§ Task objective: Reproduce word for word the part of the data that opens with the line containing "What is the" and closes with the end of the data, including both ends. Leave the pictures out of your answer.

§ Data shown:
+--
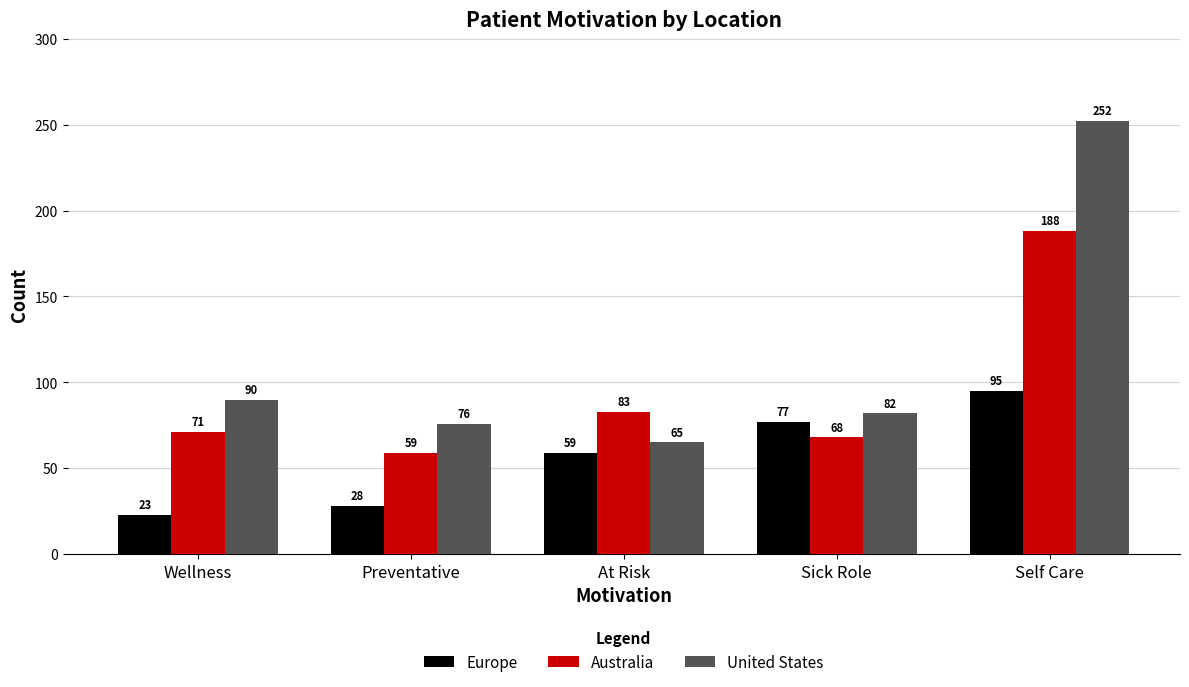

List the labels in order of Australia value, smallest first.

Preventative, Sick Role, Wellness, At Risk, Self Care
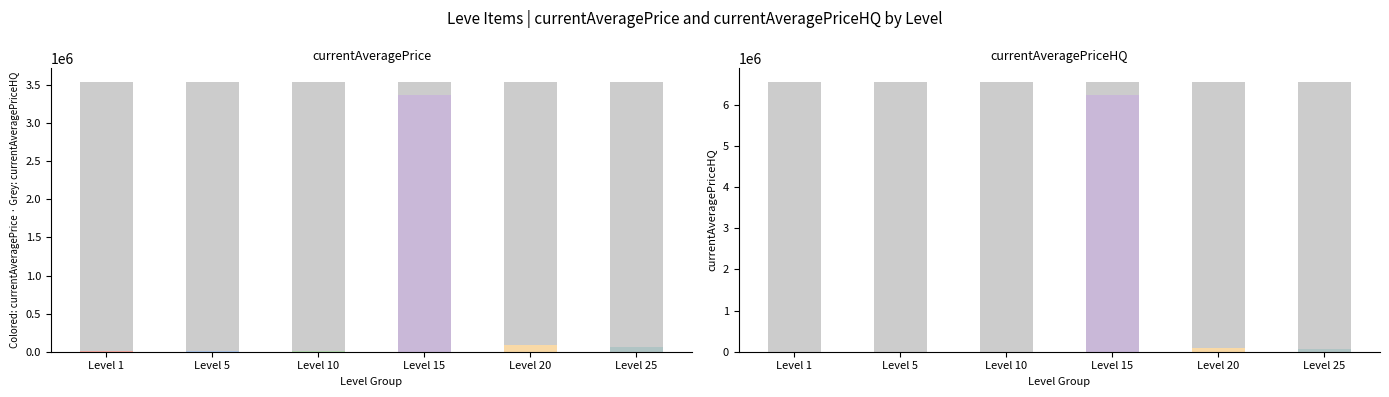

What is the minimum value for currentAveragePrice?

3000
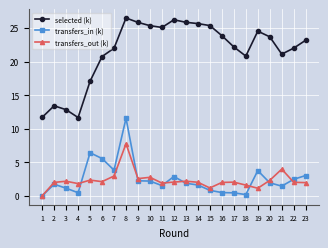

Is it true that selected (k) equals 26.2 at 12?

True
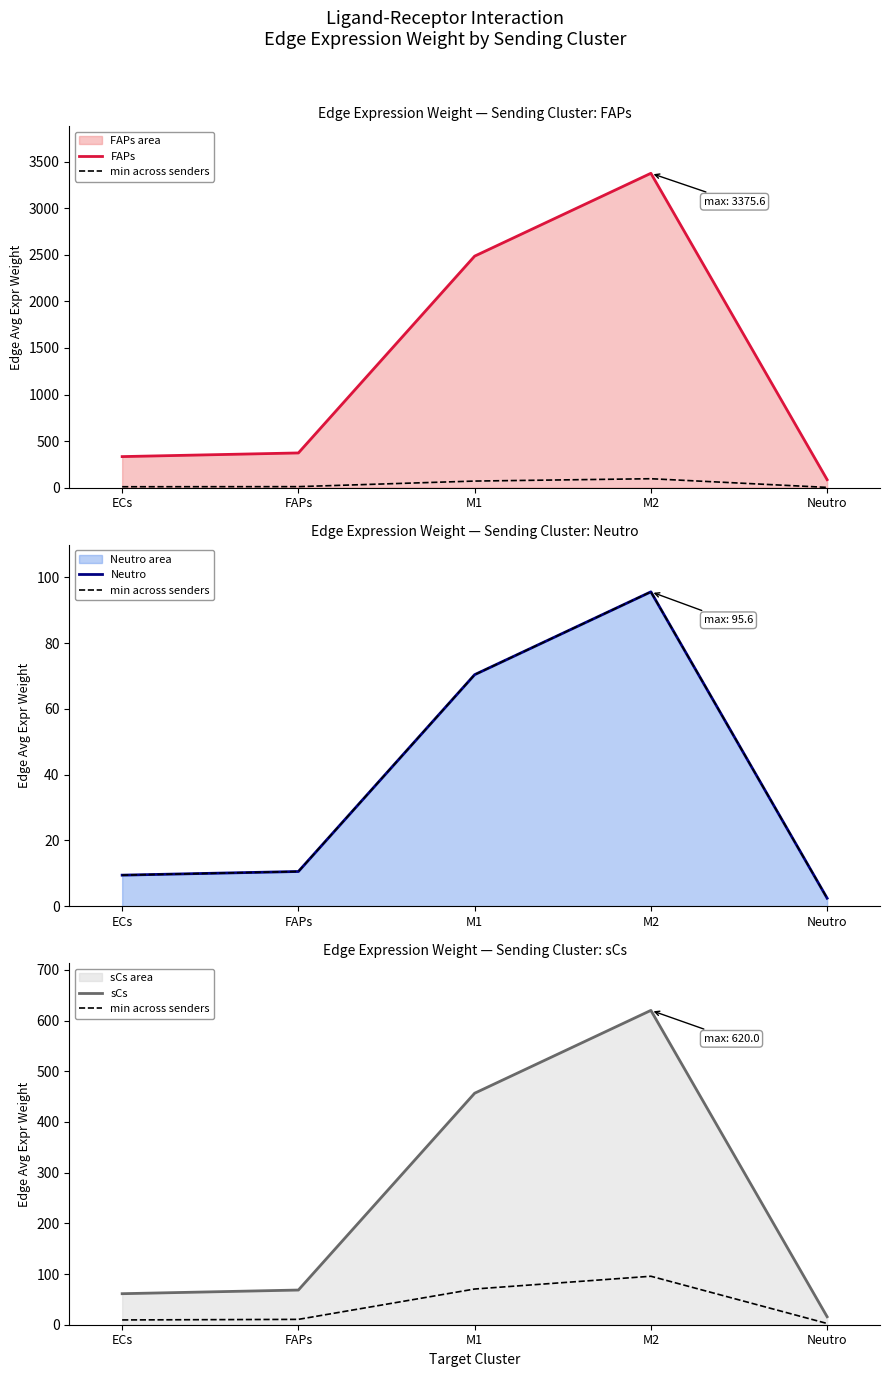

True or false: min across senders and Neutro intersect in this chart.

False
+--
§ Result:
What is the minimum value for currentAveragePrice?

3000

Is it true that selected (k) equals 26.2 at 12?

True

True or false: min across senders and Neutro intersect in this chart.

False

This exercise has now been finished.